SEOUL: North Korea abruptly withdrew its staff from an inter-Korean liaison office in the North on Friday, Seoul officials said.
The development will likely put a damper on ties between the Koreas and complicate global diplomacy on the North’s nuclear weapons program. Last month, the second US-North Korea summit in Vietnam collapsed due to disputes over US-led sanctions on the North.
Seoul’s Unification Ministry said that North Korea informed South Korea of its decision during a meeting at the liaison office at the North Korean border town of Kaesong on Friday.
The North said it “is pulling out with instructions from the superior authority,” according to a Unification Ministry statement.
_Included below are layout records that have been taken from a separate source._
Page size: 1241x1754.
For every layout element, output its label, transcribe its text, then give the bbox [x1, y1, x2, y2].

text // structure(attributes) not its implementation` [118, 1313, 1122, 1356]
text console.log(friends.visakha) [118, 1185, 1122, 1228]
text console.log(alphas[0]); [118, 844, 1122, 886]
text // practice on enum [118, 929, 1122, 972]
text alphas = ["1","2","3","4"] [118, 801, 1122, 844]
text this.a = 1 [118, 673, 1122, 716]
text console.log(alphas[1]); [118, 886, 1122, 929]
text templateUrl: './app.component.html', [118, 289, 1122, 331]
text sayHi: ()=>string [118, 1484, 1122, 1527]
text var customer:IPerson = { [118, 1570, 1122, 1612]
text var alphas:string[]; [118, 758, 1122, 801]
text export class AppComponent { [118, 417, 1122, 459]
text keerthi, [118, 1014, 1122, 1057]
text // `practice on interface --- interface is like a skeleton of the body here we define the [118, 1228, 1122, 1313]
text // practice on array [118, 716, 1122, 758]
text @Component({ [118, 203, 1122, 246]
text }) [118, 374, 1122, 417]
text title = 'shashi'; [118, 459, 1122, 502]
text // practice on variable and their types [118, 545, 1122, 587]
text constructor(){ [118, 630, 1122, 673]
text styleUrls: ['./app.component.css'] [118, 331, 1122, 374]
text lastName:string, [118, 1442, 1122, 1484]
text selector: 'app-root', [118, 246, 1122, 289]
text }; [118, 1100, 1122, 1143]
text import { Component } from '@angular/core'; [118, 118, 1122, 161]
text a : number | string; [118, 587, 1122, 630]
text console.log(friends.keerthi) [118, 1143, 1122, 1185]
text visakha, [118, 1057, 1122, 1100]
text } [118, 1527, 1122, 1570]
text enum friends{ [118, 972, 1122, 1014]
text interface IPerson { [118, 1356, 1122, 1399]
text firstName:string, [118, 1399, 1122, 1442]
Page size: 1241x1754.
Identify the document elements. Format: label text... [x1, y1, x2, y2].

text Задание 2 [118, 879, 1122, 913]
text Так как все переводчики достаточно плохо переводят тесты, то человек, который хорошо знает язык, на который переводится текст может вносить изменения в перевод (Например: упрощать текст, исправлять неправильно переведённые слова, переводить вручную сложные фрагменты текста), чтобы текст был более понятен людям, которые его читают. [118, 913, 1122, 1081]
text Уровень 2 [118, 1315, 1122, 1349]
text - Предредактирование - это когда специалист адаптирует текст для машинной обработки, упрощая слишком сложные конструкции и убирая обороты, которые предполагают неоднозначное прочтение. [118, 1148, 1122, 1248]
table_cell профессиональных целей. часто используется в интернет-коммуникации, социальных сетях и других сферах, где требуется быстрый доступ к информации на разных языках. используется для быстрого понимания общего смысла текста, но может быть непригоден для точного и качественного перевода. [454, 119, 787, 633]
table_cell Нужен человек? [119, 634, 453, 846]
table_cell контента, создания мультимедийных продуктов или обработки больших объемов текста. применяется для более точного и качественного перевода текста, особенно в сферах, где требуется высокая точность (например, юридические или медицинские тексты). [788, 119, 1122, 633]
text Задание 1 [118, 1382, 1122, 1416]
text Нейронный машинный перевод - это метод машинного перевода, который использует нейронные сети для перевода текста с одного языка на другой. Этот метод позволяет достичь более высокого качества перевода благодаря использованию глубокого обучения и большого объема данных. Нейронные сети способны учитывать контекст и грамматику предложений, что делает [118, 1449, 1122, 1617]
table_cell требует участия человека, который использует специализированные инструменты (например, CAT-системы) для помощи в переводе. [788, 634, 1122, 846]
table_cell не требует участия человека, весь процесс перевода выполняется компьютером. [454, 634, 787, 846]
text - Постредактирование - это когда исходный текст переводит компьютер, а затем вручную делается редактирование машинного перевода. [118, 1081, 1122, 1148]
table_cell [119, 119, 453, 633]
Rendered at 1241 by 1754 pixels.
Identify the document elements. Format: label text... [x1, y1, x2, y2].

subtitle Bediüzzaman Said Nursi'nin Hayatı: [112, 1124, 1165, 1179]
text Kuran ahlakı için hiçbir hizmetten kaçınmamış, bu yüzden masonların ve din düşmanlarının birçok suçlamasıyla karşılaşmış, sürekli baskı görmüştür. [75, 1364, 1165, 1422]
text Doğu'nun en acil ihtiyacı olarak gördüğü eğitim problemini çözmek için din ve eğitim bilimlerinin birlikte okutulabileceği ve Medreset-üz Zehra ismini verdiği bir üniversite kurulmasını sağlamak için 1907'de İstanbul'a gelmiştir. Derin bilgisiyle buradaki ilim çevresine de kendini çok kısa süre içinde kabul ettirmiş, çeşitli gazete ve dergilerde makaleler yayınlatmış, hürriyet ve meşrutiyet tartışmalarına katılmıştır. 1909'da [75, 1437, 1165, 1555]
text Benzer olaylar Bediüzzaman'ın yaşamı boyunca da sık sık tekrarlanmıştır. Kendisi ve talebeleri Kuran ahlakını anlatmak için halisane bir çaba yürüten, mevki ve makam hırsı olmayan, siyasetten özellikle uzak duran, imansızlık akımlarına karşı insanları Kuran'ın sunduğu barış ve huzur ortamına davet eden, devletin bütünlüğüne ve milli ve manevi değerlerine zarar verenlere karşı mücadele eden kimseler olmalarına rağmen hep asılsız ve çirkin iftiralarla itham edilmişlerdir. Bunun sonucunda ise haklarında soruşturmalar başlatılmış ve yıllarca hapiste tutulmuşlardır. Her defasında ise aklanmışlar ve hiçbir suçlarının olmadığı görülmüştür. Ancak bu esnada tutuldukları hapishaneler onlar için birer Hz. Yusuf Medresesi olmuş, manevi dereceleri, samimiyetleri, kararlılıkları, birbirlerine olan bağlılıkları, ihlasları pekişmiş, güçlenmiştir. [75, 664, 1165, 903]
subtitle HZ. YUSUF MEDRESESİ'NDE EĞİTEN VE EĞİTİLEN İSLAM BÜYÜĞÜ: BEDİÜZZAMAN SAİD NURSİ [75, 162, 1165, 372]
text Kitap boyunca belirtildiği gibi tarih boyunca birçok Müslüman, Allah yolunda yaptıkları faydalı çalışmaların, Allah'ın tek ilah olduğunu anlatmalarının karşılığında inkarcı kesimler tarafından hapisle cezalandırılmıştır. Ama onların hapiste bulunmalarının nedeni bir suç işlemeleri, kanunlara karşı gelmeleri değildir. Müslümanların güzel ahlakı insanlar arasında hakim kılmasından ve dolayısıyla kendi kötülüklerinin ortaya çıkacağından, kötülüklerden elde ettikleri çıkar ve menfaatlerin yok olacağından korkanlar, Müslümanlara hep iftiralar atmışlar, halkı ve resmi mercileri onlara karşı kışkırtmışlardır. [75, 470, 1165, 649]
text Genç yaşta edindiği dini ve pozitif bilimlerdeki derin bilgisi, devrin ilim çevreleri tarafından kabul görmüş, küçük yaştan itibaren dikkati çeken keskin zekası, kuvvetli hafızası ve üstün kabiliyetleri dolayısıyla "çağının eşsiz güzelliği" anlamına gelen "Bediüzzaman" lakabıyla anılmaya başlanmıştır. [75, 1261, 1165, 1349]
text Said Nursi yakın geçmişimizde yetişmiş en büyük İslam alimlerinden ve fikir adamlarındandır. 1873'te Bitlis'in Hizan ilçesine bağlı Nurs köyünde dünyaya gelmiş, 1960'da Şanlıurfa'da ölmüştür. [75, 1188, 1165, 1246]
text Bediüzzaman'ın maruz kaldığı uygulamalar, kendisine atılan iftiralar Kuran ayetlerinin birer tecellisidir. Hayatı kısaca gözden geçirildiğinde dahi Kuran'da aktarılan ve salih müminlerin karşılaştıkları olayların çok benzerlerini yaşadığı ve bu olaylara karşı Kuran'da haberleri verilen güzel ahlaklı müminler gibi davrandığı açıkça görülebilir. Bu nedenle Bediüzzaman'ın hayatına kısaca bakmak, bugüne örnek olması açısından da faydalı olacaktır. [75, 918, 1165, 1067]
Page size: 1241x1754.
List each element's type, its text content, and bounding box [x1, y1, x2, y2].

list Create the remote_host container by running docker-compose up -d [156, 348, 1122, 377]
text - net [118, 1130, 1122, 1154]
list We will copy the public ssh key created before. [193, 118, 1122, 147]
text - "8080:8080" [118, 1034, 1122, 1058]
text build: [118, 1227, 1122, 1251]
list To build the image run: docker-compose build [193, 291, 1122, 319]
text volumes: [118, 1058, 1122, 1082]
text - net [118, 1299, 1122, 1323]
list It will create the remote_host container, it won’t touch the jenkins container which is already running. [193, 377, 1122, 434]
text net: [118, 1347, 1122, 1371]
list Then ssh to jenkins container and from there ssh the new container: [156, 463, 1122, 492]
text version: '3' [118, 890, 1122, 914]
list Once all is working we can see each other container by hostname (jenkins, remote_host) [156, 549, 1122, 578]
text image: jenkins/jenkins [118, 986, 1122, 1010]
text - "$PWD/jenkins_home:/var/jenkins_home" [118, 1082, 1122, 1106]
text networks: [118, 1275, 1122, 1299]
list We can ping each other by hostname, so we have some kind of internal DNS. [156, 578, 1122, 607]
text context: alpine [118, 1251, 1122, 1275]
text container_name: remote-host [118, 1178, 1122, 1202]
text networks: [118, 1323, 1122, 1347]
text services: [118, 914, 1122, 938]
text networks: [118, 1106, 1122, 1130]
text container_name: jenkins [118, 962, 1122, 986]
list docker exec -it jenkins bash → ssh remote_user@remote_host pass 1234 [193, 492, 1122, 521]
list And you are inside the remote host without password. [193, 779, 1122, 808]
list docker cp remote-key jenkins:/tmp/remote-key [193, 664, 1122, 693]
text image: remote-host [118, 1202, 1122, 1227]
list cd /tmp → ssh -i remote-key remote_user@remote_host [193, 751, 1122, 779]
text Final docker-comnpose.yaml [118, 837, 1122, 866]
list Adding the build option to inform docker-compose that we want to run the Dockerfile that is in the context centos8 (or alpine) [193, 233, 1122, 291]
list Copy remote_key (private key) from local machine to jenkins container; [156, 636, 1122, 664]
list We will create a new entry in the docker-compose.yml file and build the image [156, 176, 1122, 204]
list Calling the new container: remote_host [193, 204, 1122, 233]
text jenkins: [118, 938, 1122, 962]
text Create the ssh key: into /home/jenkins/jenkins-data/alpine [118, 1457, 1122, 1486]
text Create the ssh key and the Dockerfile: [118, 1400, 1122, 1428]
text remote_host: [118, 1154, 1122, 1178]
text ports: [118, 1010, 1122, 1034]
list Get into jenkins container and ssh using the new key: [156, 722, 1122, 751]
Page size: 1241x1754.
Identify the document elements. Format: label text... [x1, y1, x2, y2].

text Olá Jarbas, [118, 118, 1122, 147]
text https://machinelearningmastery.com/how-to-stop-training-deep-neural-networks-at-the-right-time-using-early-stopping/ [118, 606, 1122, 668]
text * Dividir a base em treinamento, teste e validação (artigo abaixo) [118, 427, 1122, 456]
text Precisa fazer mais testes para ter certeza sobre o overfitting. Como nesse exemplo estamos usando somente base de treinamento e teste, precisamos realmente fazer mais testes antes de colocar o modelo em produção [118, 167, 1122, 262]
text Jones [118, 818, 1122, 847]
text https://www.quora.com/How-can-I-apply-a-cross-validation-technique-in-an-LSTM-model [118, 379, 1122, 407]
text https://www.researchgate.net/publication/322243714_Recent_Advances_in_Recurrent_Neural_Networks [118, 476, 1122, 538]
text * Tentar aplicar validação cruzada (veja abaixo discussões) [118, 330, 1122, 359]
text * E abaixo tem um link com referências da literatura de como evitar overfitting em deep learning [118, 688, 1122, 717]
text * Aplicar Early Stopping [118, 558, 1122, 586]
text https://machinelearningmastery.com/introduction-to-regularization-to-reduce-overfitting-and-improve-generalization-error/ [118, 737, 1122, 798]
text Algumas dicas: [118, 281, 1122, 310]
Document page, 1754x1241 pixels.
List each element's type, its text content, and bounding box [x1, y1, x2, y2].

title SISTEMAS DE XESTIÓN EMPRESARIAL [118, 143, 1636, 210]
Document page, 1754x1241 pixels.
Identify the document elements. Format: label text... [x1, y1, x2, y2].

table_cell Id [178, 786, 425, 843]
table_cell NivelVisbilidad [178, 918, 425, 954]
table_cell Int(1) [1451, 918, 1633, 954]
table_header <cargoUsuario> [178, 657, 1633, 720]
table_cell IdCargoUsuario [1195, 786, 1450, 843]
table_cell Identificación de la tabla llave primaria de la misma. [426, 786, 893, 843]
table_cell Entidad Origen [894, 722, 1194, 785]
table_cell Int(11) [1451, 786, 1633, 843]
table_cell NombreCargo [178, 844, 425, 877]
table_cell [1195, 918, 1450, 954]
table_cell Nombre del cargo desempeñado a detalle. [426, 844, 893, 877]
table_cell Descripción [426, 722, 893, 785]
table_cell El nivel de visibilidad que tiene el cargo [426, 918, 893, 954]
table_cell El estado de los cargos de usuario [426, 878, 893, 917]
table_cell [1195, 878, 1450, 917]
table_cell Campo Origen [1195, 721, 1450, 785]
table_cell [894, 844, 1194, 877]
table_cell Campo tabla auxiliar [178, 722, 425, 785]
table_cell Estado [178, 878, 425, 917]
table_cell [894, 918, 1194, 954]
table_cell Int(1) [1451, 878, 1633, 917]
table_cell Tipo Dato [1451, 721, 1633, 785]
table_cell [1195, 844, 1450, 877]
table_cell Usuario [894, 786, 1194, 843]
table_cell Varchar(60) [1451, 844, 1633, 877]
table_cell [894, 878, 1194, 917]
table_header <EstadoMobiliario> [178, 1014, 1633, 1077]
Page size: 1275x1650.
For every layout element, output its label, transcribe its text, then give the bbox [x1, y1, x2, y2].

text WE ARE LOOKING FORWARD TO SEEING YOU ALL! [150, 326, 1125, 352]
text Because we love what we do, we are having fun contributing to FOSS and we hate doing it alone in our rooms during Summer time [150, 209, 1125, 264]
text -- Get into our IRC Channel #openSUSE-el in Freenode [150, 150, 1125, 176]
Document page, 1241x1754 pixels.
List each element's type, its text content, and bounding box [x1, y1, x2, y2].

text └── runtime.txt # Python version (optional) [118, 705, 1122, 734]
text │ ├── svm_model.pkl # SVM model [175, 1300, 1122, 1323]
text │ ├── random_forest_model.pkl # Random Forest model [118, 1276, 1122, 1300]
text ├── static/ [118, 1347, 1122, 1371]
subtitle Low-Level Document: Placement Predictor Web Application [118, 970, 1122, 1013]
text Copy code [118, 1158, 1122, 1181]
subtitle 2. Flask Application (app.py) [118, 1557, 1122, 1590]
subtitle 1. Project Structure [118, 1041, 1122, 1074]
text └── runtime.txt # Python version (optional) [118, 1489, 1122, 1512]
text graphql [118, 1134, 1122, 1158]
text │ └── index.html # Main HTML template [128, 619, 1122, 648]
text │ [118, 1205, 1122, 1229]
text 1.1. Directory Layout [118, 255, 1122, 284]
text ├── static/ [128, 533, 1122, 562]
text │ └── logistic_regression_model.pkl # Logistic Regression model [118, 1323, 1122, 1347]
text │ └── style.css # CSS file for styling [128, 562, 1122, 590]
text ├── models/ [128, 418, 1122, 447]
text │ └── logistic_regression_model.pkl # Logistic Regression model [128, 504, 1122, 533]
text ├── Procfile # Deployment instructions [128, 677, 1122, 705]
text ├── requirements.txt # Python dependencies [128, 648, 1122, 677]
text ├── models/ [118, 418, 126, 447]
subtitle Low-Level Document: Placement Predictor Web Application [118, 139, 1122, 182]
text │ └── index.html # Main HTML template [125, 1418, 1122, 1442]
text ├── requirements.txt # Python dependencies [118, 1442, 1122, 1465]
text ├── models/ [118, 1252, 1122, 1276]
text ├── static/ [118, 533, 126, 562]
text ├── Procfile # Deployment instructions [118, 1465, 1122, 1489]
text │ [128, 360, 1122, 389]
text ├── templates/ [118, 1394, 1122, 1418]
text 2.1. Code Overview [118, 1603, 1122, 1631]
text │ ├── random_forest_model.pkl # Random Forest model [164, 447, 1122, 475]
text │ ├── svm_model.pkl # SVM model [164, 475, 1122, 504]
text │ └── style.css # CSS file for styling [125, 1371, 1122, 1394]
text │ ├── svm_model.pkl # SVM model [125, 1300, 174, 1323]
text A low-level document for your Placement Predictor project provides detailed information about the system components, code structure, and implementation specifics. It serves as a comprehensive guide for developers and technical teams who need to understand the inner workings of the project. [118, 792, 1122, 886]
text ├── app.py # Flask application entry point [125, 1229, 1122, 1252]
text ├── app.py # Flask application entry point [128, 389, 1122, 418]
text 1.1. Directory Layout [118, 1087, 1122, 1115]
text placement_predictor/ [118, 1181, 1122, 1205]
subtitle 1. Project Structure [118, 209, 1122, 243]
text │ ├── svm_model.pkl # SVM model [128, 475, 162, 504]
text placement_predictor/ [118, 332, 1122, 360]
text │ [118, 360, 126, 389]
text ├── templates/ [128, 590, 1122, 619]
It didn’t say whether North Korea’s withdrawal of staff would be temporary or permanent.
According to the South Korean statement, the North added that it “will not mind the South remaining in the office” and that it would notify the South about practical matters later. Seoul’s Vice Unification Minister Chun Hae-sung told reporters that South Korea plans to continue to staff the Kaesong liaison office normally and that it expects the North will continue to allow the South Koreans to commute to the office. He said Seoul plans to staff the office with 25 people on Saturday and Sunday.
The South Korean statement calls the North’s decision “regrettable.” It said South Korea urges the North to return its staff to the liaison office soon.
The liaison office opened last September as part of a flurry of reconciliation steps. It is the first such Korean office since the peninsula was split into a US-backed, capitalistic South and a Soviet-supported, socialist North in 1945. The Koreas had previously used telephone and fax-like communication channels that were often shut down in times of high tension.
The town is where the Korea’s now-stalled jointly run factory complex was located. It combined South Korean initiatives, capital and technology with North Korea’s cheap labor. Both Koreas want the US to allow sanctions exemptions to allow the reopening of the factory park, which provided the North with much-needed foreign currency.